▶ _Requirement_
Each entry below must be repeated exactly, with pictures left out.

▶ _Provided information_

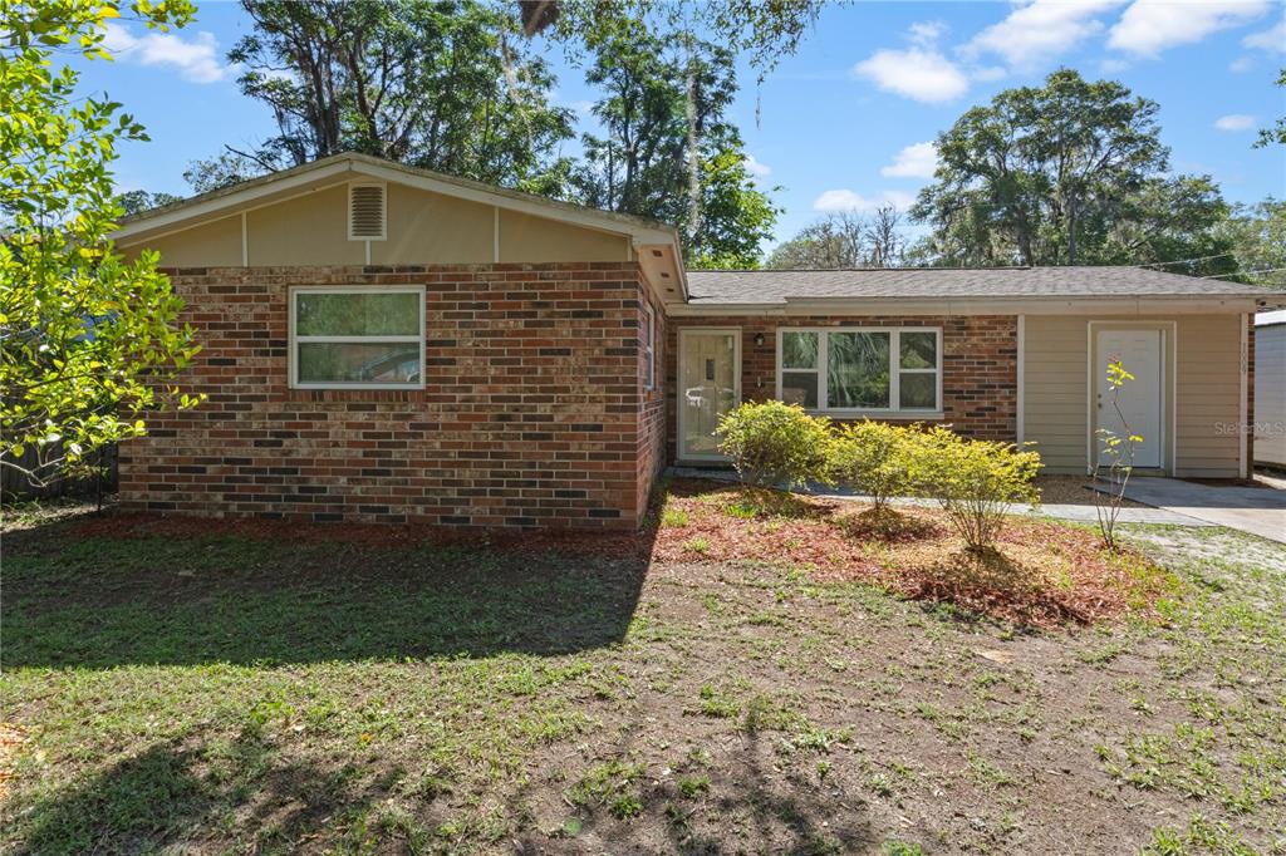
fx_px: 678
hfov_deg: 86.9
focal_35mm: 19
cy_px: 428
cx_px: 643
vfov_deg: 64.5
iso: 1600
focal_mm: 19
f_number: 22
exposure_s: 1/30
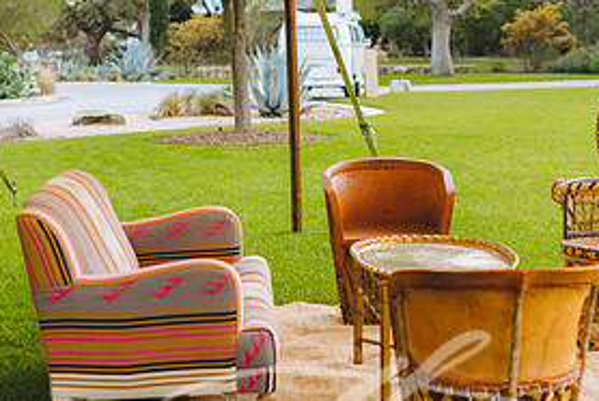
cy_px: 208
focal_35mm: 73
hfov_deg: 27.6
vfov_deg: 18.7
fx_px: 1216
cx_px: 366
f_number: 2.2
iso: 100
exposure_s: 1/1600
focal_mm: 35
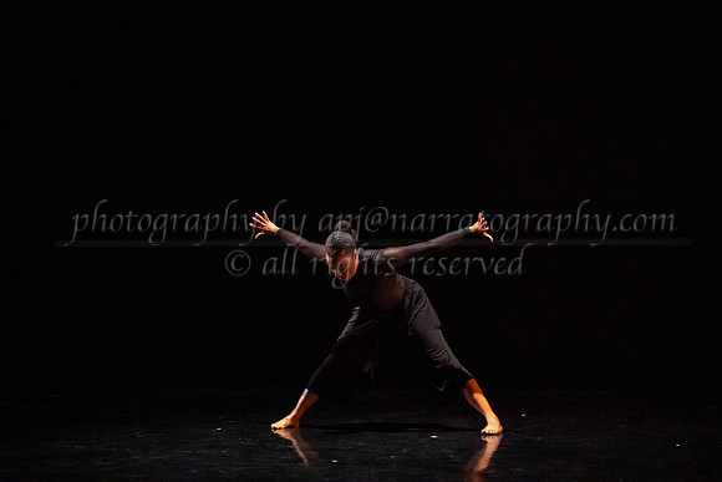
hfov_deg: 21.8
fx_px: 1874
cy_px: 182
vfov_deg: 14.6
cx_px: 361
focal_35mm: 93
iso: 4000
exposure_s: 1/320
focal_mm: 75
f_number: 3.5
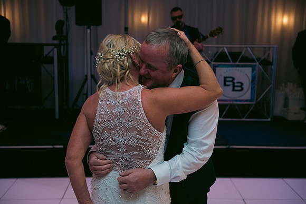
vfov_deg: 28.1
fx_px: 408
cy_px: 102
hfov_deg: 41.1
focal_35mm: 48
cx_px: 153
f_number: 3.5
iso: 800
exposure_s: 1/160
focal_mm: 48
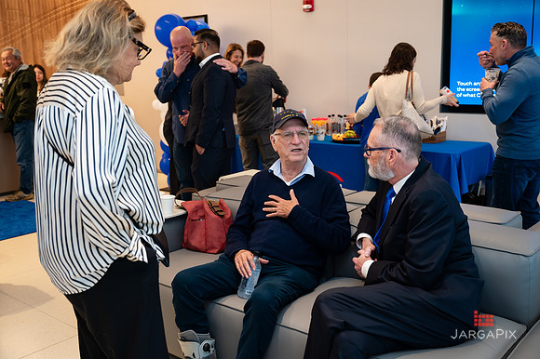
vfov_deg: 35.7
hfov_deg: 51.6
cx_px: 270
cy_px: 180
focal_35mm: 37
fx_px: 559
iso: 500
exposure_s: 1/200
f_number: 3.5
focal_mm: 37
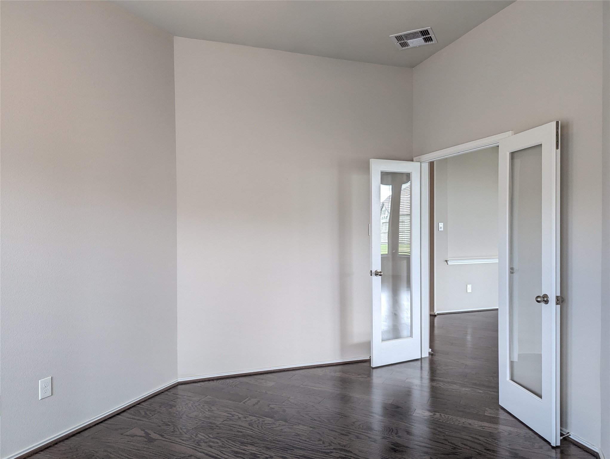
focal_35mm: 24
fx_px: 423
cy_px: 230
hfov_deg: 71.5
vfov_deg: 56.9
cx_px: 305
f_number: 1.85
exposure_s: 1/120
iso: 190
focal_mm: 6.81
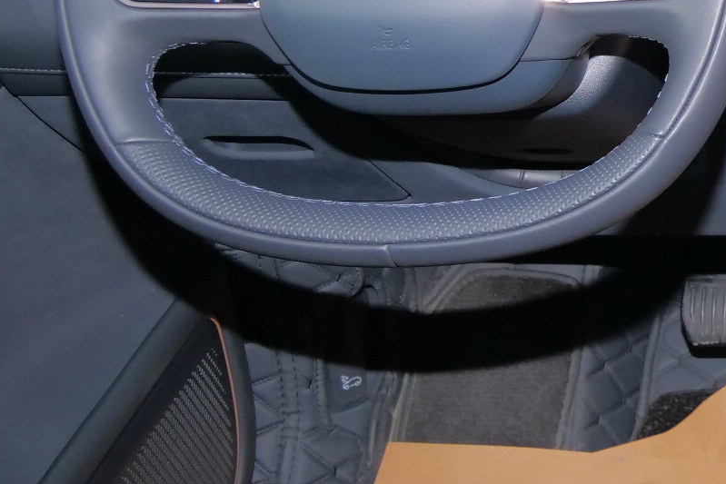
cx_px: 1156
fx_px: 1654
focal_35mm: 82
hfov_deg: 20.4
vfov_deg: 16.4
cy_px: 27
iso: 800
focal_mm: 12
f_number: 3.5
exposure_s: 1/15
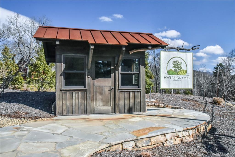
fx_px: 196
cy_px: 78
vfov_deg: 43.6
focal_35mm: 30
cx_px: 118
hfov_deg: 61.9
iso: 4000
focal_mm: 30
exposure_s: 1/640
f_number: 22
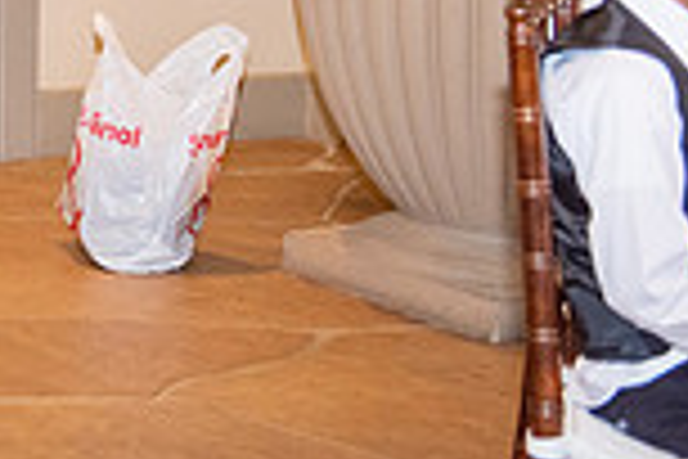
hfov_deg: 12.0
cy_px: -218
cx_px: -499
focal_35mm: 159
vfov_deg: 8.5
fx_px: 3038
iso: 1600
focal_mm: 42
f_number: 3.5
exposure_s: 1/125
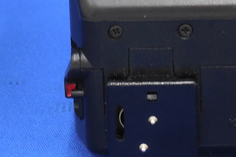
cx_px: 224
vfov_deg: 5.2
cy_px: 42
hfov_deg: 7.7
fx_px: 1744
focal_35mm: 266
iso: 500
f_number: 5
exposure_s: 1/30
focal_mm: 17.7
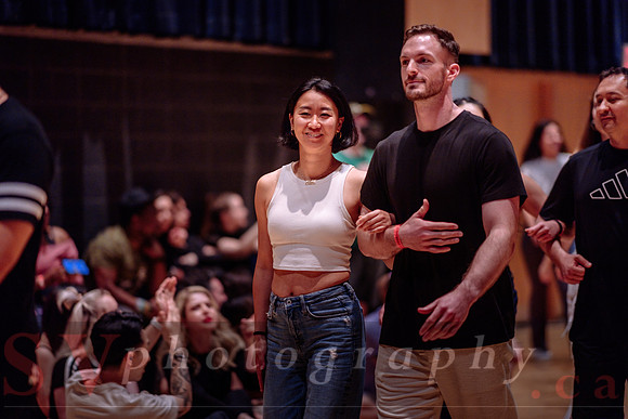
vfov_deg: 13.0
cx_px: 314
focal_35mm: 105
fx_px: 1832
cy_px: 210
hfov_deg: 19.5
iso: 2000
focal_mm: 105
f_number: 1.4
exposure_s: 1/250
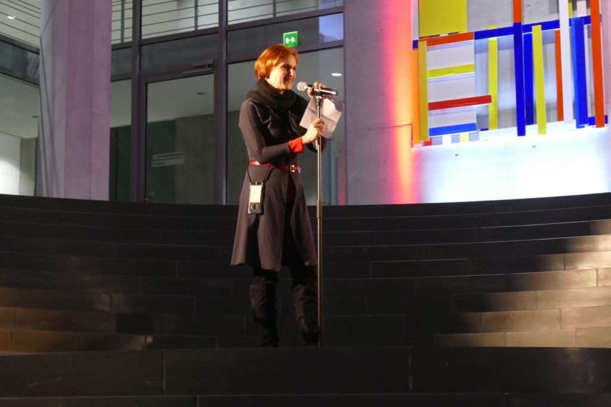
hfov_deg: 24.5
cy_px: 204
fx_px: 1408
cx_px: 306
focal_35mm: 83
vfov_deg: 16.4
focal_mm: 30.31
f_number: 3.7
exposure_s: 1/20
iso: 1600
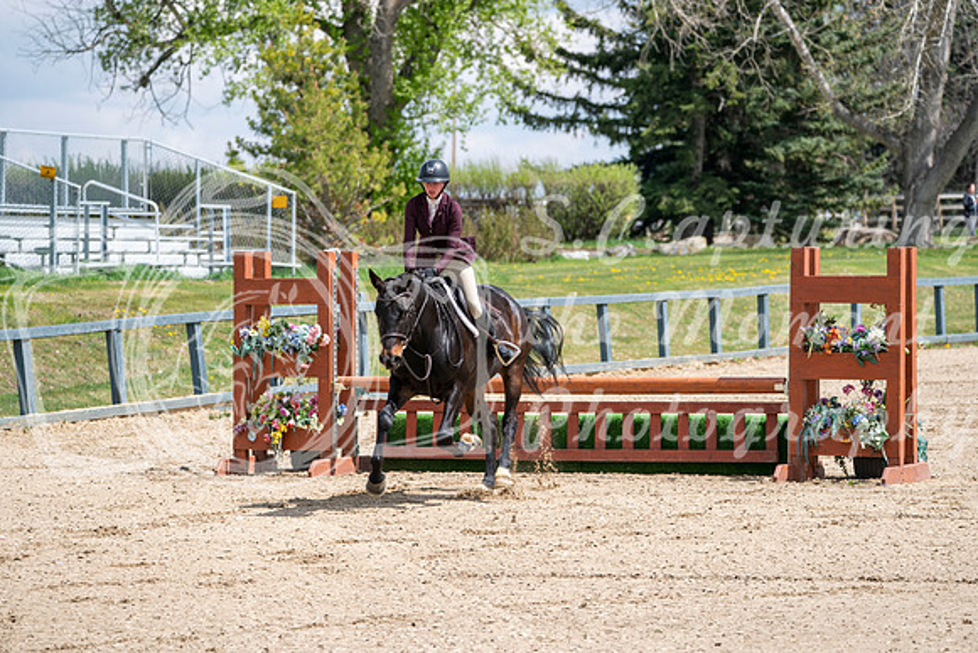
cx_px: 489
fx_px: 4864
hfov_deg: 11.5
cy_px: 326
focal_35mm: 179
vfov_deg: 7.7
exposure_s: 1/400
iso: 100
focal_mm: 179
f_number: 5.6
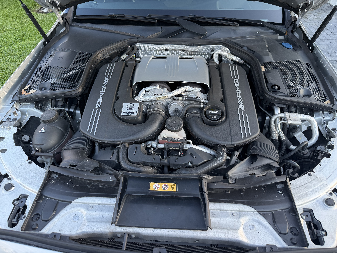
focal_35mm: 24
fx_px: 234
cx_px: 168
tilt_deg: -37.6
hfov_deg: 71.6
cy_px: 126
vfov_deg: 56.8
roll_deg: +1.0
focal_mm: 6.76
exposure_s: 1/169
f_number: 1.78
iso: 160
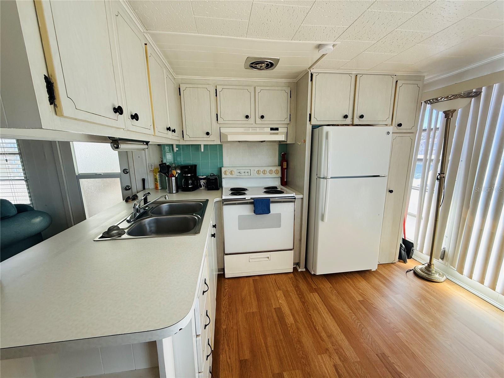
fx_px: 204
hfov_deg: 102.1
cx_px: 252
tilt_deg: -10.9
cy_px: 189
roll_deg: -0.3
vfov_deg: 85.7
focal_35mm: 14
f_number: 2.2
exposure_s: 1/99
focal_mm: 2.22
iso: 125
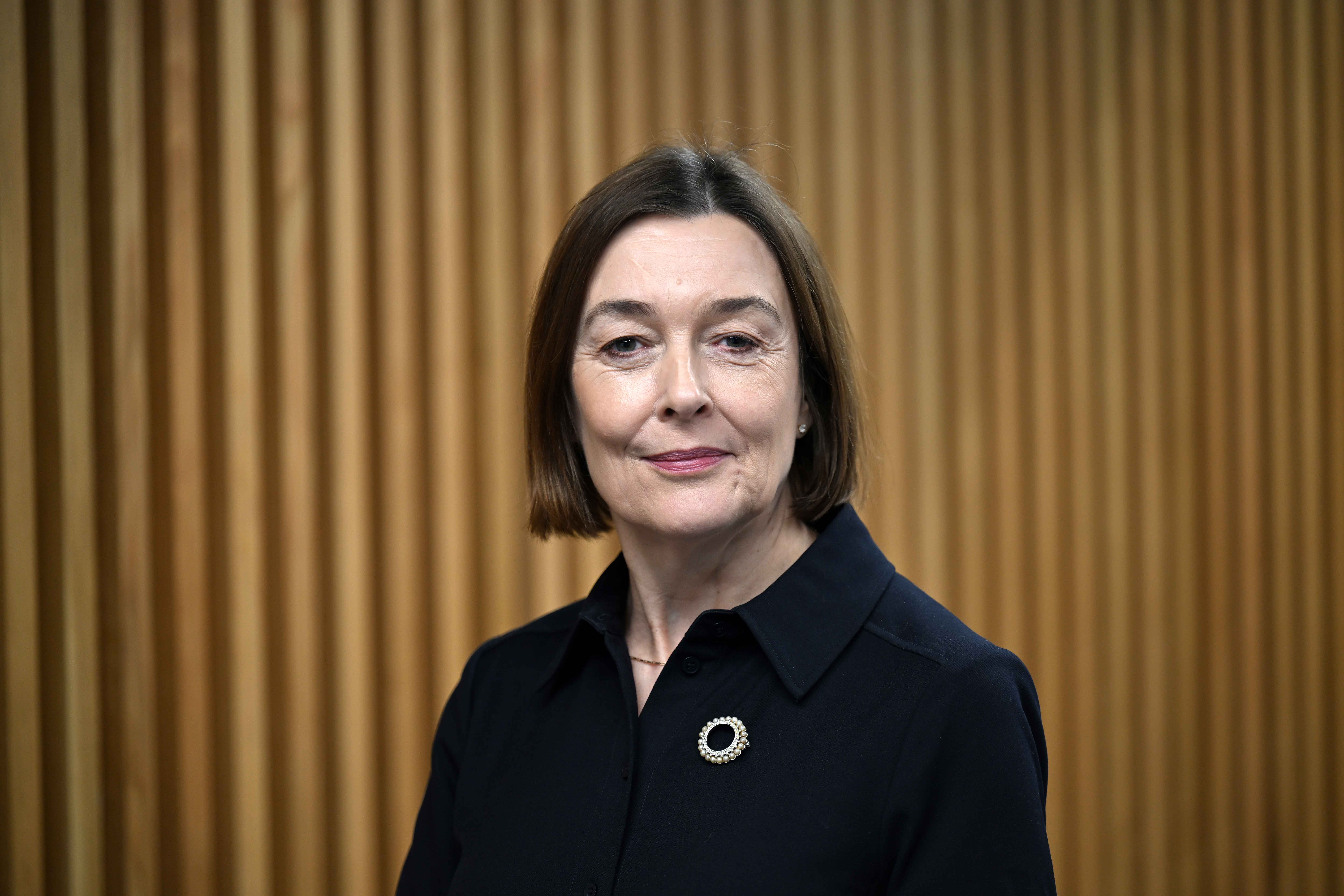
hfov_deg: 13.2
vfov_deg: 8.9
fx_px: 5786
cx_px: 672
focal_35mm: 155
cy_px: 448
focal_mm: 155
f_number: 2.8
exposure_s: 1/200
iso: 640
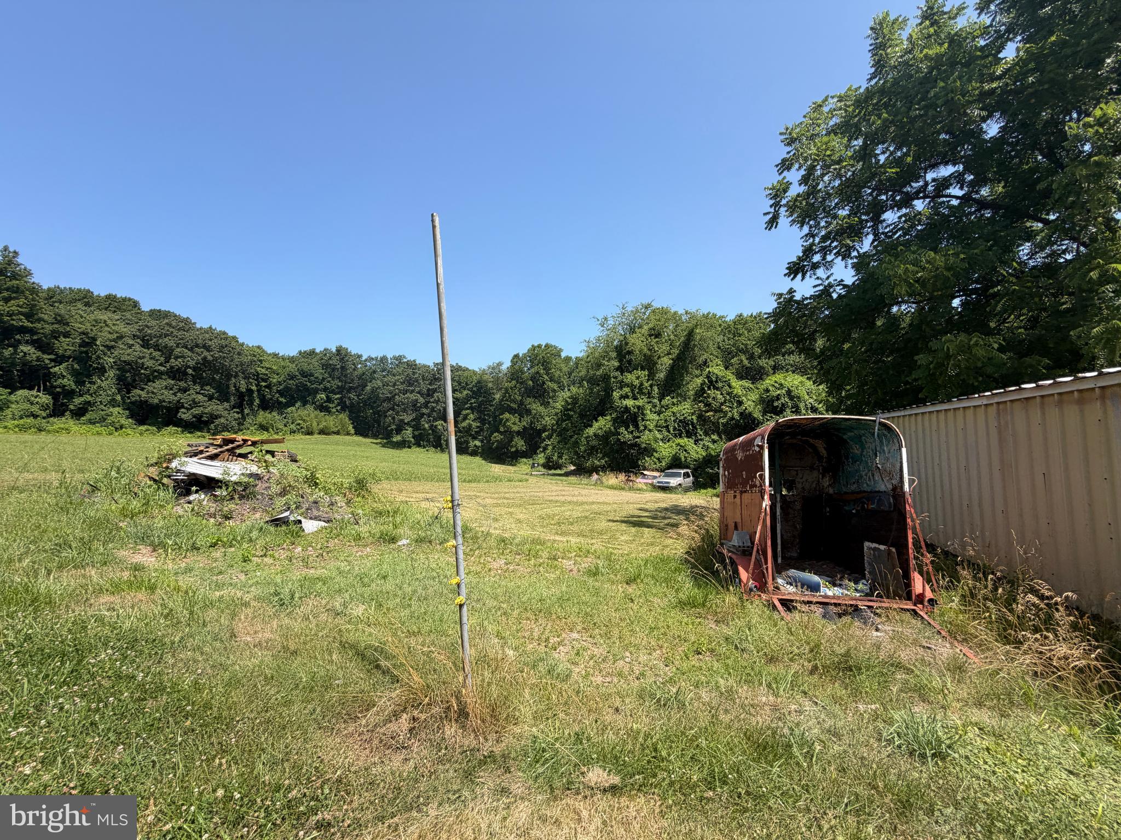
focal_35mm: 14
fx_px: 453
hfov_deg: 102.1
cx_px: 560
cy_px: 420
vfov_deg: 85.7
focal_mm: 2.22
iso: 32
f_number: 2.2
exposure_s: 1/770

▶ _Your response_
fx_px: 678
hfov_deg: 86.9
focal_35mm: 19
cy_px: 428
cx_px: 643
vfov_deg: 64.5
iso: 1600
focal_mm: 19
f_number: 22
exposure_s: 1/30
cy_px: 208
focal_35mm: 73
hfov_deg: 27.6
vfov_deg: 18.7
fx_px: 1216
cx_px: 366
f_number: 2.2
iso: 100
exposure_s: 1/1600
focal_mm: 35
hfov_deg: 21.8
fx_px: 1874
cy_px: 182
vfov_deg: 14.6
cx_px: 361
focal_35mm: 93
iso: 4000
exposure_s: 1/320
focal_mm: 75
f_number: 3.5
vfov_deg: 28.1
fx_px: 408
cy_px: 102
hfov_deg: 41.1
focal_35mm: 48
cx_px: 153
f_number: 3.5
iso: 800
exposure_s: 1/160
focal_mm: 48
vfov_deg: 35.7
hfov_deg: 51.6
cx_px: 270
cy_px: 180
focal_35mm: 37
fx_px: 559
iso: 500
exposure_s: 1/200
f_number: 3.5
focal_mm: 37
focal_35mm: 24
fx_px: 423
cy_px: 230
hfov_deg: 71.5
vfov_deg: 56.9
cx_px: 305
f_number: 1.85
exposure_s: 1/120
iso: 190
focal_mm: 6.81
cx_px: 1156
fx_px: 1654
focal_35mm: 82
hfov_deg: 20.4
vfov_deg: 16.4
cy_px: 27
iso: 800
focal_mm: 12
f_number: 3.5
exposure_s: 1/15
fx_px: 196
cy_px: 78
vfov_deg: 43.6
focal_35mm: 30
cx_px: 118
hfov_deg: 61.9
iso: 4000
focal_mm: 30
exposure_s: 1/640
f_number: 22
hfov_deg: 12.0
cy_px: -218
cx_px: -499
focal_35mm: 159
vfov_deg: 8.5
fx_px: 3038
iso: 1600
focal_mm: 42
f_number: 3.5
exposure_s: 1/125
cx_px: 224
vfov_deg: 5.2
cy_px: 42
hfov_deg: 7.7
fx_px: 1744
focal_35mm: 266
iso: 500
f_number: 5
exposure_s: 1/30
focal_mm: 17.7
vfov_deg: 13.0
cx_px: 314
focal_35mm: 105
fx_px: 1832
cy_px: 210
hfov_deg: 19.5
iso: 2000
focal_mm: 105
f_number: 1.4
exposure_s: 1/250
hfov_deg: 24.5
cy_px: 204
fx_px: 1408
cx_px: 306
focal_35mm: 83
vfov_deg: 16.4
focal_mm: 30.31
f_number: 3.7
exposure_s: 1/20
iso: 1600
cx_px: 489
fx_px: 4864
hfov_deg: 11.5
cy_px: 326
focal_35mm: 179
vfov_deg: 7.7
exposure_s: 1/400
iso: 100
focal_mm: 179
f_number: 5.6
focal_35mm: 24
fx_px: 234
cx_px: 168
tilt_deg: -37.6
hfov_deg: 71.6
cy_px: 126
vfov_deg: 56.8
roll_deg: +1.0
focal_mm: 6.76
exposure_s: 1/169
f_number: 1.78
iso: 160
fx_px: 204
hfov_deg: 102.1
cx_px: 252
tilt_deg: -10.9
cy_px: 189
roll_deg: -0.3
vfov_deg: 85.7
focal_35mm: 14
f_number: 2.2
exposure_s: 1/99
focal_mm: 2.22
iso: 125
hfov_deg: 13.2
vfov_deg: 8.9
fx_px: 5786
cx_px: 672
focal_35mm: 155
cy_px: 448
focal_mm: 155
f_number: 2.8
exposure_s: 1/200
iso: 640
focal_35mm: 14
fx_px: 453
hfov_deg: 102.1
cx_px: 560
cy_px: 420
vfov_deg: 85.7
focal_mm: 2.22
iso: 32
f_number: 2.2
exposure_s: 1/770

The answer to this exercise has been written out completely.